▸ Tindakan yang Diperlukan
Sebutkan semua sikap masyarakat Barat terhadap gereja dan ajarannya yang disebutkan dalam kutipan tentang gereja dan ilmu pengetahuan di bawah.

▸ Kutipan Dokumen
******

GEREJA DAN ILMU PENGETAHUAN: Sejarah Panjang Perjuangan Mencari Kebenaran
“the Bible teaches how to go to heaven, not how the heavens go”. (Kitab Suci mengajarkan bagaimana pergi ke surga, tidak mengajarkan bagaimana langit berputar”. (Galileo)[i]
Belajar dari Sejarah dan Menjadi Bijak
Sejarah perkembangan ilmu pengetahuan tidak bisa dilepaskan begitu saja dari upayanya melepaskan diri dari kekuasaan gereja. Sekularisme yang melanda Barat merupakan buah dari perjuangan panjang tersebut. Oleh karena itu banyak yang berpendapat adalah kurang tepat untuk menyamakan bangsa Barat dengan Kristiani atau Nasrani begitu saja karena pada dasarnya yang menjiwai manusia Barat bukanlah nilai – nilai Kristiani saja, tetapi lebih dari itu adalah sekularisme. Gereja, yang diwujudkan dalam bentuk bangunan maupun kebiasaan yang berkaitan dengannya, lebih merupakan warisan budaya yang memang dulunya pernah dikuasai oleh gereja yang saling kompromi dengan kekuasaan negara.
Abad di mana kekuasaan gereja begitu mendominasi sehingga interpretasi terhadap kebenaran sepenuhnya berada di tangan gereja, kemudian dikenal sebagai “abad kegelapan” , suatu sebutan yang sebetulnya ironis, karena gereja seringkali menyebut dirinya sendiri sebagai “pembawa terang”! Namun sebutan tersebut sekaligus juga menunjukkan munculnya antipati masyarakat Barat sendiri terhadap gereja dan ajarannya. Masyarakat Barat menaruh ketidakpercayaan yang besar bahkan mendalam terhadap ajaran gereja, mencurigai dan sekaligus bersikap skeptis mengenai kebenaran yang diajarkan oleh gereja.

******

Gambar visualisasi data
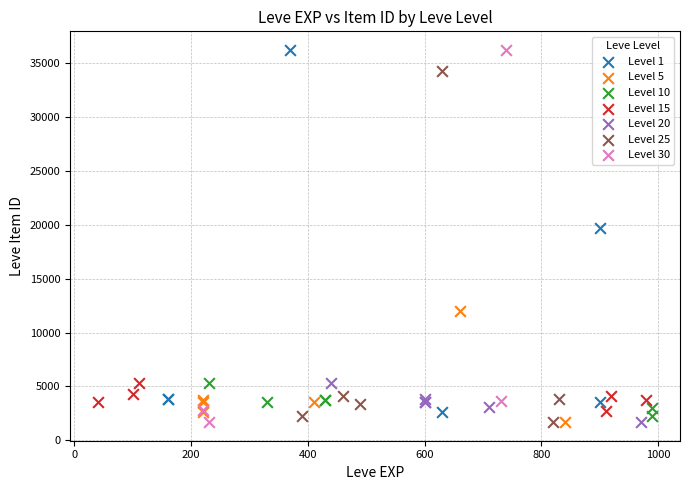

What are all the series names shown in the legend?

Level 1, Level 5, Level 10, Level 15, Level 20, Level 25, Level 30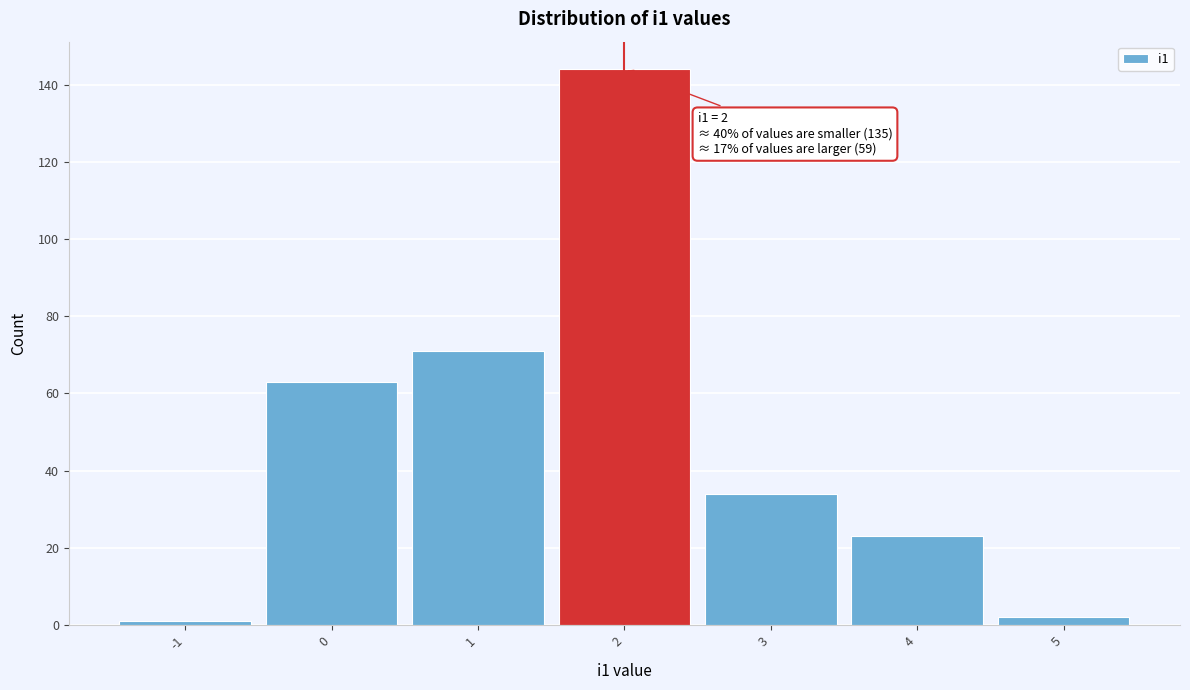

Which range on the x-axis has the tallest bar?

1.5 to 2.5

******

▸ Jawaban Berikut
- Antipati terhadap gereja dan ajarannya
- Ketidakpercayaan yang besar bahkan mendalam terhadap ajaran gereja
- Mencurigai kebenaran yang diajarkan oleh gereja
- Bersikap skeptis mengenai kebenaran yang diajarkan oleh gereja